=== Section Start ===

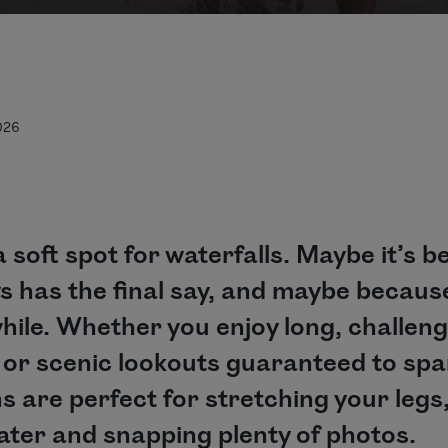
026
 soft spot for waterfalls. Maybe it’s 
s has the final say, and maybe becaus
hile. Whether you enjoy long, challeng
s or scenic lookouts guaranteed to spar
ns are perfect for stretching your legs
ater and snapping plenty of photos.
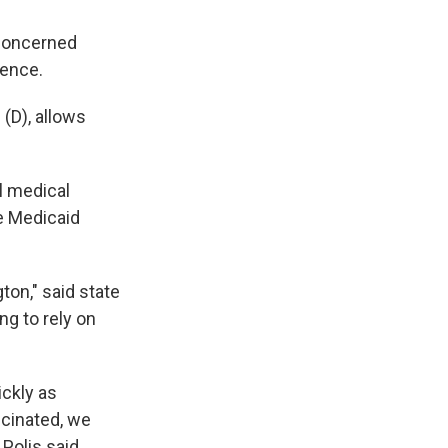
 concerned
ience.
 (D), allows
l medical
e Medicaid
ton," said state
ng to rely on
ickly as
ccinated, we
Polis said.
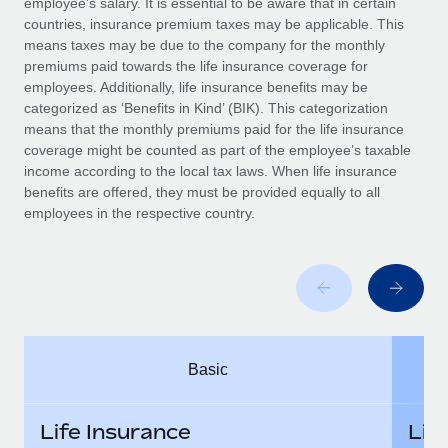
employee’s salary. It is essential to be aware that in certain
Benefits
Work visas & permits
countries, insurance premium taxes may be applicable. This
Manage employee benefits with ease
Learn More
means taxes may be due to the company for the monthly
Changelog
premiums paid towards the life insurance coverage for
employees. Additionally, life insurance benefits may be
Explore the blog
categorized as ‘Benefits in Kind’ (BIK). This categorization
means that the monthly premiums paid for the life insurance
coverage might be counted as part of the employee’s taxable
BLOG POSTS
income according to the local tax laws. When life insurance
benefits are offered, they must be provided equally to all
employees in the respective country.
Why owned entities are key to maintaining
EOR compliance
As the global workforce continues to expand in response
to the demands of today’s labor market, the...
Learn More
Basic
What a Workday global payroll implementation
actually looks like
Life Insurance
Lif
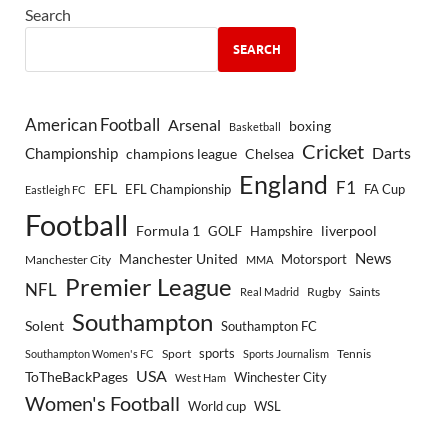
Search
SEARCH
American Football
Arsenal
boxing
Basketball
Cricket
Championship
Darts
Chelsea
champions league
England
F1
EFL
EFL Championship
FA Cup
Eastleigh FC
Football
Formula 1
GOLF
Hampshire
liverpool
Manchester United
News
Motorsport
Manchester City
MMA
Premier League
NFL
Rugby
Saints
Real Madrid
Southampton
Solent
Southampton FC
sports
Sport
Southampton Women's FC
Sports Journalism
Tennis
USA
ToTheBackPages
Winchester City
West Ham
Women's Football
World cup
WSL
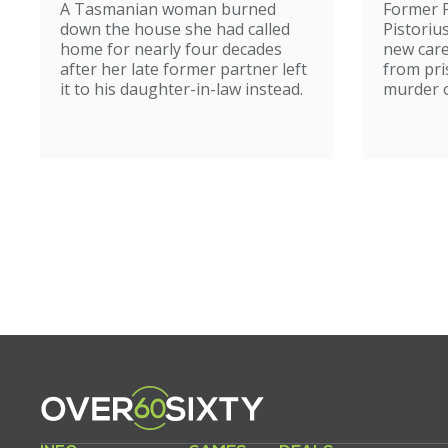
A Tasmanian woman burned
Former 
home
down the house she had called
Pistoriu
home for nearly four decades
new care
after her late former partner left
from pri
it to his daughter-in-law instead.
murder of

=== Section End ===
=== Section Start ===

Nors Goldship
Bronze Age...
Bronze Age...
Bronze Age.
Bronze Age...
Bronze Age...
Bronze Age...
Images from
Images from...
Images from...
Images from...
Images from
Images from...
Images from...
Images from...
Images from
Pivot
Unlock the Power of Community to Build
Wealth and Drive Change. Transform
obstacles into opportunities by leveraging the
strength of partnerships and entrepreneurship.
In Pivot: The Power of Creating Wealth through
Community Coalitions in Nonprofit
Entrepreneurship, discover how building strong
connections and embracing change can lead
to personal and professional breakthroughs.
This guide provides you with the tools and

=== Section End ===
=== Section Start ===

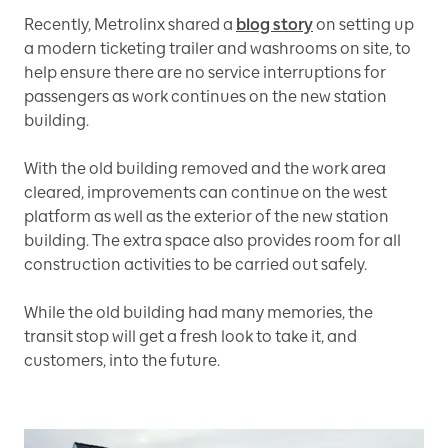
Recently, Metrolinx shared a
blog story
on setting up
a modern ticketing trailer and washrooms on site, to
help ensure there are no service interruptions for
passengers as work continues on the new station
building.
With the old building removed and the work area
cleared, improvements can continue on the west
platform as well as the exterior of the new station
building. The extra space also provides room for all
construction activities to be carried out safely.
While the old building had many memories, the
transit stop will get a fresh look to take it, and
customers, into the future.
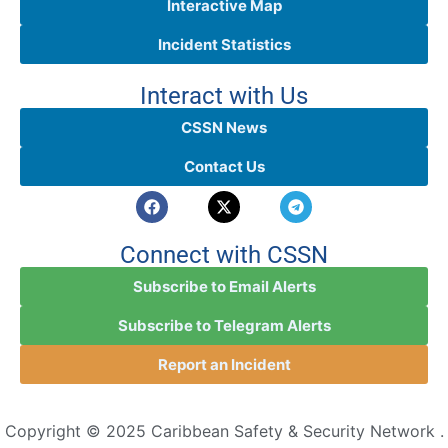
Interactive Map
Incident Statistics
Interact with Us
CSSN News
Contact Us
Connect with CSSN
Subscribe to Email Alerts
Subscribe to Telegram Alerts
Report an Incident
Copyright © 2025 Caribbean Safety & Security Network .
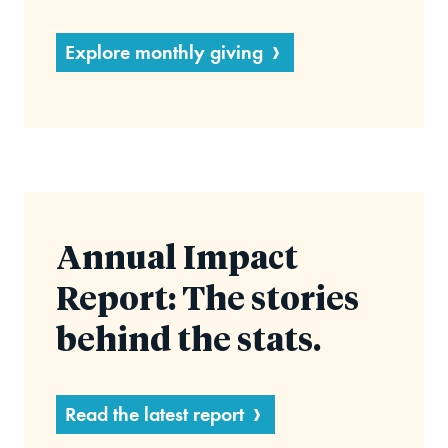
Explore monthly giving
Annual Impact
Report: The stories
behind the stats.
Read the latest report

=== Section End ===

**Task objective:**
Every line in the records that holds the word "provides" should be copied into the answer.

**Result for this exercise:**
This guide provides you with the tools and
building. The extra space also provides room for all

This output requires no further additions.